Pas d’écluse sans équipe
De sa construction à son entretien, la vie de l’écluse est le fruit d’un travail collectif aux règles immuables. « Si l’équipe n’est pas bonne, le résultat sera mauvais », explique Jacques Boucard. Composée exclusivement d’hommes en raison de la pénibilité et de la longueur d’un chantier, l’équipe est généralement choisie parmi les voisins plutôt que dans la famille et les hommes la composant doivent partager « le même tempérament, la même générosité et la même volonté d’aller jusqu’au bout et s’engager pleinement dans le projet ». Autrement dit, avoir du temps libre à consacrer à des chantiers demandant de dix mille à quinze mille heures de travail.
Dans une équipe de construction, trois grandes fonctions et compé- tences sont requises. Comme leur nom l’indique, les ramasseurs de pierre collectent le matériau sans aucun tri, rôle dévolu aux porteurs de pierre qui les sélectionnent et les donnent aux bâtisseurs. Ces derniers sont responsables de la construction des murs, de l’extérieur au comblement. C’est à eux que revient la responsabilité de placer la bonne pierre au bon endroit. Quant au « Chef d’écluse, souvent le plus expérimenté, il gère et conduit le chantier, tranche quand nécessaire lorsque les solutions techniques font l’objet de discussions et valide l’horizontalité du mur », souligne Jacques Boucard.
Plus tard, une fois l’écluse construite, l’équipe de construction sera aussi l’équipe d’entretien et de réparation mais aussi l’équipe de pêche. Une équipe est composée de huit à dix membres, « jamais 7, car les marées de pêche seraient en phase avec le cycle lunaire et, de ce fait, toujours semblables (même cœfficient de marée) », détaille Jacques Boucard précisant que « les parts d’écluses se transmettent entre vifs par échange ou vente mais le sont le plus souvent par succession ». Fixé une fois pour toutes, le tour de pêche sera ensuite immuable. La pêche appartient à celui qui la fait mais en cas d’excédent, il est souvent partagé entre la communauté.
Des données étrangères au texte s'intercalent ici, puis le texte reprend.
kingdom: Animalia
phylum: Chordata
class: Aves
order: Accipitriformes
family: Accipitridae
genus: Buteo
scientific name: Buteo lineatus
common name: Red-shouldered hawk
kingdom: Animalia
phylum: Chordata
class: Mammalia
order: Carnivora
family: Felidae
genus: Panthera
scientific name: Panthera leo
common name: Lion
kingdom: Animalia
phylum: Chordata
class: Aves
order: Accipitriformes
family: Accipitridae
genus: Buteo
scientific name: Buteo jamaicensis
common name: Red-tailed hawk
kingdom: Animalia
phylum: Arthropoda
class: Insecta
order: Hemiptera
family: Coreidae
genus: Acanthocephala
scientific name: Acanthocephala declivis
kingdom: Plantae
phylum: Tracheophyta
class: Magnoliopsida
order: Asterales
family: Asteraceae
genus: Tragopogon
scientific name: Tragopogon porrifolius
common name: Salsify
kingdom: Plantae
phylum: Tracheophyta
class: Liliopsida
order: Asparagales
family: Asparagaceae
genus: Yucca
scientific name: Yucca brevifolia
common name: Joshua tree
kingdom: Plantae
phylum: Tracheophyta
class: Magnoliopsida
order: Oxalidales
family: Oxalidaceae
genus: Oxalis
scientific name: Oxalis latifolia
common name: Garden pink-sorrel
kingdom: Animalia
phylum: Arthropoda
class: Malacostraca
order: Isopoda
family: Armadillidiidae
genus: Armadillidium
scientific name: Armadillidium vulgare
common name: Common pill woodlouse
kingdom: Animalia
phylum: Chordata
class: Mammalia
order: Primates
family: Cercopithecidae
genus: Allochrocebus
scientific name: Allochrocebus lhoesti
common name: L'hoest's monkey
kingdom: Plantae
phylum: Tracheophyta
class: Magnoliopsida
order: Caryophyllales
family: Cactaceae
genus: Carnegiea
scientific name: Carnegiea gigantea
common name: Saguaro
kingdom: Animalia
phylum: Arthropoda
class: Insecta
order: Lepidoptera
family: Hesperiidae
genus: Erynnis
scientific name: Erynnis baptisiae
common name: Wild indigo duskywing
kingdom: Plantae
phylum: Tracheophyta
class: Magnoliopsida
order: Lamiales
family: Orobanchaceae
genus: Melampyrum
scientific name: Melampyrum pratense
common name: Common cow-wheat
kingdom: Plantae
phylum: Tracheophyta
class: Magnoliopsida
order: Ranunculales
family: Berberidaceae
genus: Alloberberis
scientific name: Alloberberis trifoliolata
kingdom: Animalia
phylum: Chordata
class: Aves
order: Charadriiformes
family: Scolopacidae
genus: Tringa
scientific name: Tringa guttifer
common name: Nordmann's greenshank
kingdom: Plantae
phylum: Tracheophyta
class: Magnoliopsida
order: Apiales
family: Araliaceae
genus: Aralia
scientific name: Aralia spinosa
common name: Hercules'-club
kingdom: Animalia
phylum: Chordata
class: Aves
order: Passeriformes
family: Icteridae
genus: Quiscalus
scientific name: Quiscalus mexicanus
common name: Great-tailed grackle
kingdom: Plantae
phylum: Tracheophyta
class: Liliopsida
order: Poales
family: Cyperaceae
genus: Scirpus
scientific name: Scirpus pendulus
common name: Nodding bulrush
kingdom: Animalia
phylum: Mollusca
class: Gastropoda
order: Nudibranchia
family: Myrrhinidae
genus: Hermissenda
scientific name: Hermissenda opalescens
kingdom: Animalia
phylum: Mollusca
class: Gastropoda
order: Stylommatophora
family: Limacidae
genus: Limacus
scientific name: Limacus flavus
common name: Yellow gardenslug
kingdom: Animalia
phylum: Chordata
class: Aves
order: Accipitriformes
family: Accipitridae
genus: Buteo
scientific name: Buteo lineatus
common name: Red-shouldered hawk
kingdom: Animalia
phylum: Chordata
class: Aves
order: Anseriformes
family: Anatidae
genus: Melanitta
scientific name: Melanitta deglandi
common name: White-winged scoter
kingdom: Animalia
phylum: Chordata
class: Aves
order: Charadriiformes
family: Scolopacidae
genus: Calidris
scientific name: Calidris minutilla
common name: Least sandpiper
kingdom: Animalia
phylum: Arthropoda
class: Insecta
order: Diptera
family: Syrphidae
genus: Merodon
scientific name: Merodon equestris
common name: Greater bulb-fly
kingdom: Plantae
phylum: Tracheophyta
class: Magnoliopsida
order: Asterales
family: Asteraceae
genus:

Autant de règles immuables garantissant le bon fonctionnement d’une écluse pouvant conduire jusqu’à l’exclusion si elles n’étaient pas respectées.
Abandonnées au fil du temps, les écluses ont, pour leur grande majorité, disparu peu à peu du paysage maritime, ravagées par les outrages de la mer et du temps. Et si soixante-cinq d’entre elles étaient encore en activité dans les années 1960, seules quatorze sont encore aujourd’hui exploitées selon les mêmes règles séculaires. « Les écluses à poissons sont un patrimoine insulaire millénaire en train de disparaître sous nos yeux » conclut Jacques Boucard.